During these difficult times, UNESCO has been inspired to see an outpouring of cooperation and solidarity that is nourished by human values, culture and knowledge from people in very different contexts all over the planet. In the news item on our partnership with an African indigenous peoples’ network, we saw that indigenous peoples are helping each other; reaching out to remote communities and promoting solidarity across borders.

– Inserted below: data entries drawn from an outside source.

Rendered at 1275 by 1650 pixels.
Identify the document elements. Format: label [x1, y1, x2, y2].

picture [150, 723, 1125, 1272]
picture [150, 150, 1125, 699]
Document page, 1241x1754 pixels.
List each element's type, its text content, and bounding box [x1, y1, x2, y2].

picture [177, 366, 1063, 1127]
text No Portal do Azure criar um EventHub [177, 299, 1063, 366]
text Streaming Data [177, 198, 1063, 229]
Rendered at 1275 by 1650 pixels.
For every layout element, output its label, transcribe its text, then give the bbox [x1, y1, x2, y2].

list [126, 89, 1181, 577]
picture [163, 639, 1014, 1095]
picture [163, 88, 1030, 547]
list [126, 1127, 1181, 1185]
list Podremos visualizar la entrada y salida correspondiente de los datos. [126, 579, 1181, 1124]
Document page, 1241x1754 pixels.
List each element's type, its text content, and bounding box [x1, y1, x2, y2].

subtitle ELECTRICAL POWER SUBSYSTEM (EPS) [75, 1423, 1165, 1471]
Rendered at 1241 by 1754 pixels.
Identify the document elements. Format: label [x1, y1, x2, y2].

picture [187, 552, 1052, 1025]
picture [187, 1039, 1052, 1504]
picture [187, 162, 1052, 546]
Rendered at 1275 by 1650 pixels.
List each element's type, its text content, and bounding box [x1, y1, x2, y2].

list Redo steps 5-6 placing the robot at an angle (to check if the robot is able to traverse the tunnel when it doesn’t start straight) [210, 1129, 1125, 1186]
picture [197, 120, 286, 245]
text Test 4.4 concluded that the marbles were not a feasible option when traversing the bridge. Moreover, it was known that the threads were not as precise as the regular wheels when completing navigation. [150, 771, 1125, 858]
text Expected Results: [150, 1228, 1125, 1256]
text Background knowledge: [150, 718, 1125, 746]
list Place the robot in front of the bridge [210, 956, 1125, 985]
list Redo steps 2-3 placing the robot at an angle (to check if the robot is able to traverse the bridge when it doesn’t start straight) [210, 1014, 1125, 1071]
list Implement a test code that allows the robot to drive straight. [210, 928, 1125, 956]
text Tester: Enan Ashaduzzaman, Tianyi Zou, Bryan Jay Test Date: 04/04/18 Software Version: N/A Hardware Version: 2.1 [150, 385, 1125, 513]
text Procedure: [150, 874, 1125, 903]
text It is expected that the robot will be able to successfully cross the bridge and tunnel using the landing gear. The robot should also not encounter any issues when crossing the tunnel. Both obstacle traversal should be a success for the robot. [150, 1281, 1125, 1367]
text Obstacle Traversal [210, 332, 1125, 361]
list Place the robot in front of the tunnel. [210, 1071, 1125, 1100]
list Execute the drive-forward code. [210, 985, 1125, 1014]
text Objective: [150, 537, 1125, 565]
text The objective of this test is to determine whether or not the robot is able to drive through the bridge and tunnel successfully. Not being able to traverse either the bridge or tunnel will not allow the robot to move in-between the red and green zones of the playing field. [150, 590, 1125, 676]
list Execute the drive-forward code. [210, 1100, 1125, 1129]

The response to the pandemic has entailed some degree of suspension of civil, political, social, economic, cultural or linguistic rights – the rights underpinned by the mandate and mechanisms of the United Nations. Important questions have been posed and reverberate globally: What is in the public good? How do we protect the most vulnerable parts of society? Does a national emergency response require differentiation to accommodate diverse local contexts? What role does culture play during a health crisis? How do we make the best use of available knowledge and resources when health, education and economic systems are under strain?